On Saturday, August 26, 2017 23:53:36 Cecil Ward via Digitalmars-d-learn
wrote:
> On Saturday, 26 August 2017 at 23:49:30 UTC, Cecil Ward wrote:
> > On Saturday, 26 August 2017 at 18:16:07 UTC, ag0aep6g wrote:
> >> On Saturday, 26 August 2017 at 16:52:36 UTC, Cecil Ward wrote:
> >>> Any ideas as to why GDC might just refuse to do CTFE on
> >>> compile-time-known inputs in a truly pure situation?
> >>
> >> That's not how CTFE works. CTFE only kicks in when the
> >> *result* is required at compile time. For example, when you
> >> assign it to an enum. The inputs must be known at compile
> >> time, and the interpreter will refuse to go on when you try
> >> something impure. But those things don't trigger CTFE.
> >>
> >> The compiler may choose to precompute any constant expression,
> >> but that's an optimization (constant folding), not CTFE.
> >
> > I think I understand, but I'm not sure. I should have explained
> > properly. I suspect what I should have said was that I was
> > expecting an _optimisation_ and I didn't see it. I thought that
> > a specific instance of a call to my pure function that has all
> > compile-time-known arguments would just produce generated code
> > that returned an explicit constant that is worked out by CTFE
> > calculation, replacing the actual code for the general function
> > entirely. So for example
> >
> > auto foo() { return bar( 2, 3 ); }
> >
> > (where bar is strongly pure and completely CTFE-able) should
> > have been replaced by generated x64 code looking exactly
> > literally like
> >
> > auto foo() { return 5; }
> >
> > expect that the returned result would be a fixed-length literal
> > array of 32-but numbers in my case (no dynamic arrays anywhere,
> > these I believe potentially involve RTL calls and the allocator
> > internally).
>
> I was expecting this optimisation to 'return literal constant
> only' because I have seen it before in other cases with GDC.

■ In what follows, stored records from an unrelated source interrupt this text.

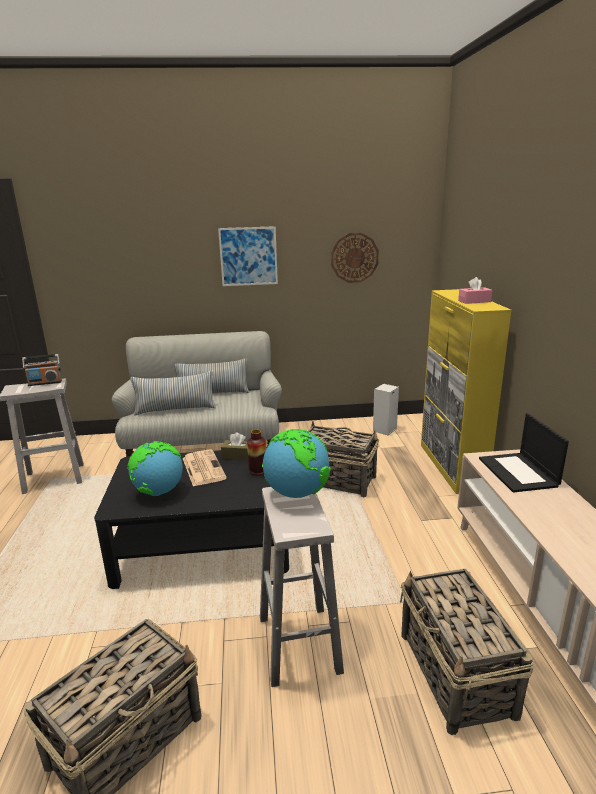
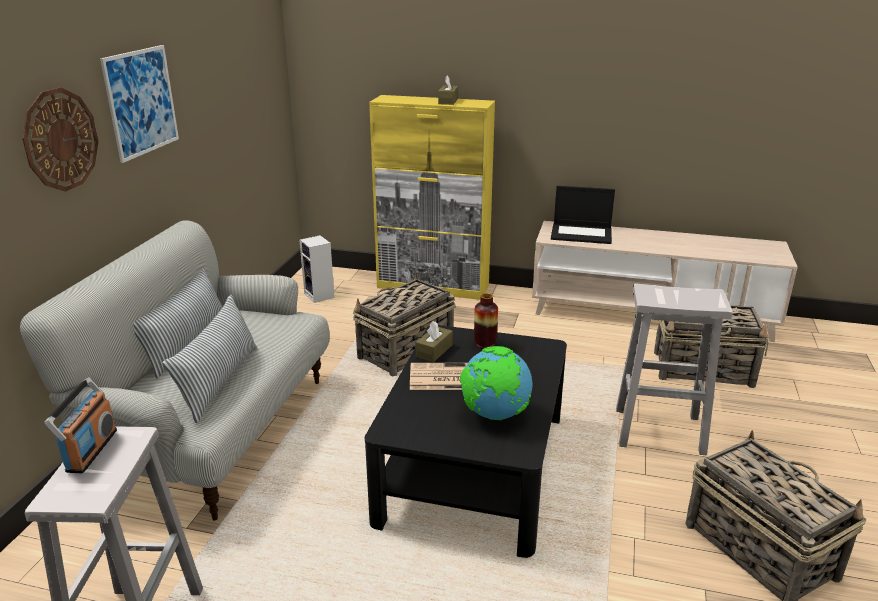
camera: 70 degrees left, 5 degrees up
globe [262,429,331,498] -> none
wall clock [331,233,379,283] -> wall clock moved to [22,87,99,191]
pink tissue box [458,277,492,304] -> brown tissue box [438,76,458,105]

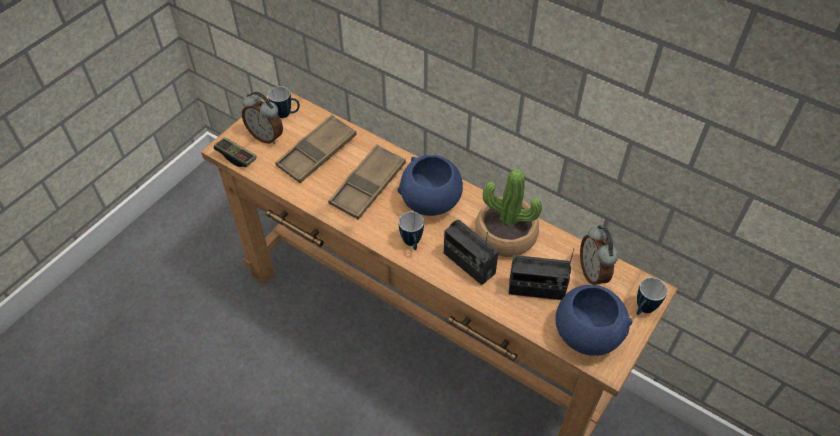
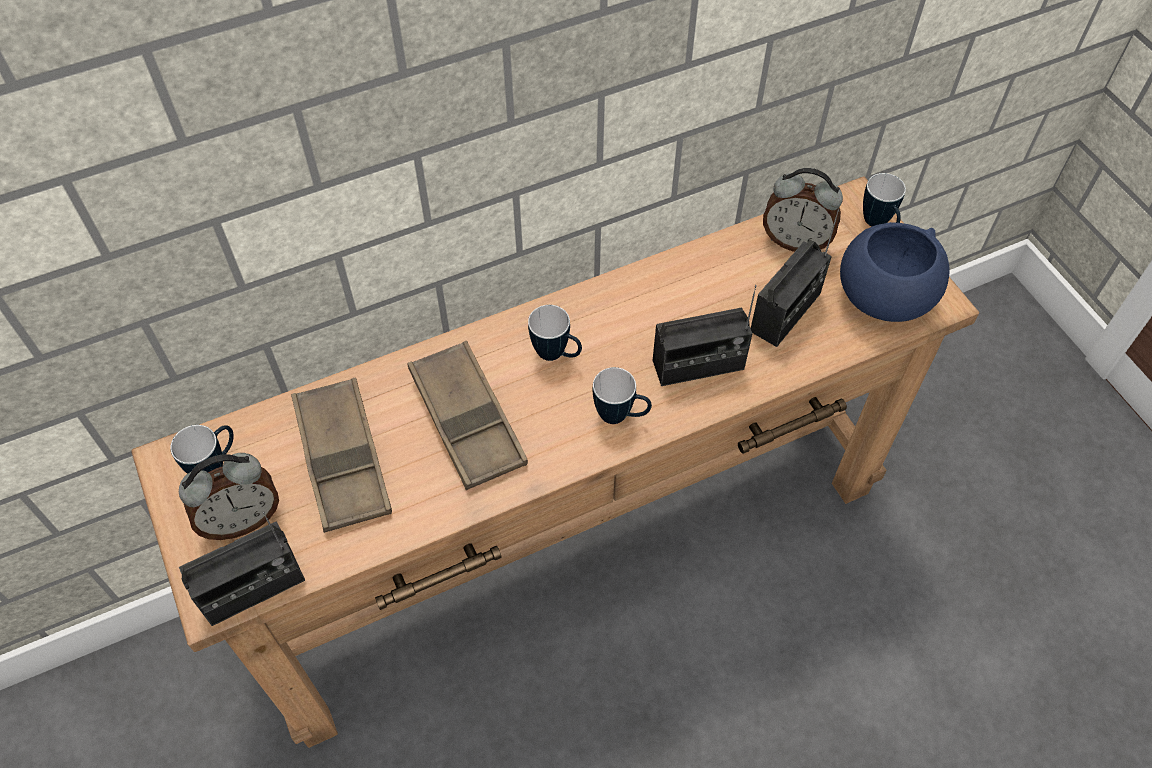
camera: 60 degrees left, 5 degrees up
game controller [214,137,257,167] -> radio [179,511,305,626]
blue bowl [397,155,463,216] -> mug [528,305,582,361]
potted plant [475,169,542,257] -> none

> Obviously generating a call that involves running the algorithm
> at runtime is a performance disaster when it certainly could have
> all been thrown away in the particular case in point and been
> replaced by a return of a precomputed value with zero runtime
> cost. So this is actually an issue with specific compilers, but I
> was wondering if I have missed anything about any D general rules
> that make CTFE evaluation practically impossible?
I don't know what you've seen before, but CTFE _only_ happens when the
result must be known at compile time - e.g. it's used to directly initialize
an enum or static variable. You will _never_ see CTFE done simply because
you called the function with literals. It's quite possible that GDC's
optimizer could inline the function and do constant folding and
significantly reduce the code that you actually end up with (maybe even
optimize it out entirely in some cases), but it would not be CTFE. It would
simply be the compiler backend optimizing the code. CTFE is done by the
frontend, and it's the same across dmd, ldc, and gdc so long as they have
the same version of the frontend (though the current version of gdc is quite
old, so if anything, it's behind on what it can do). So, if you want CTFE to
occur, then you _must_ assign the result to something that must have its
value known at compile time, and that will be the same across the various
compilers so long as the frontend version is the same. Any optimizations
which might optimize out function calls would be highly dependent on the
compiler backend and could easily differ across compiler versions.
My guess is that you previously saw your code optimized down such that you
thought that the compiler used CTFE when it didn't and that you're not
seeing such an optimization now, because your function is too large. If you
want to guarantee that the call is made at compile time and not worry about
whether the optimizer will do what you want, just assign the result to an
enum and then use the enum rather than hoping that the optimizer will
optimize the call out for you.
- Jonathan M Davis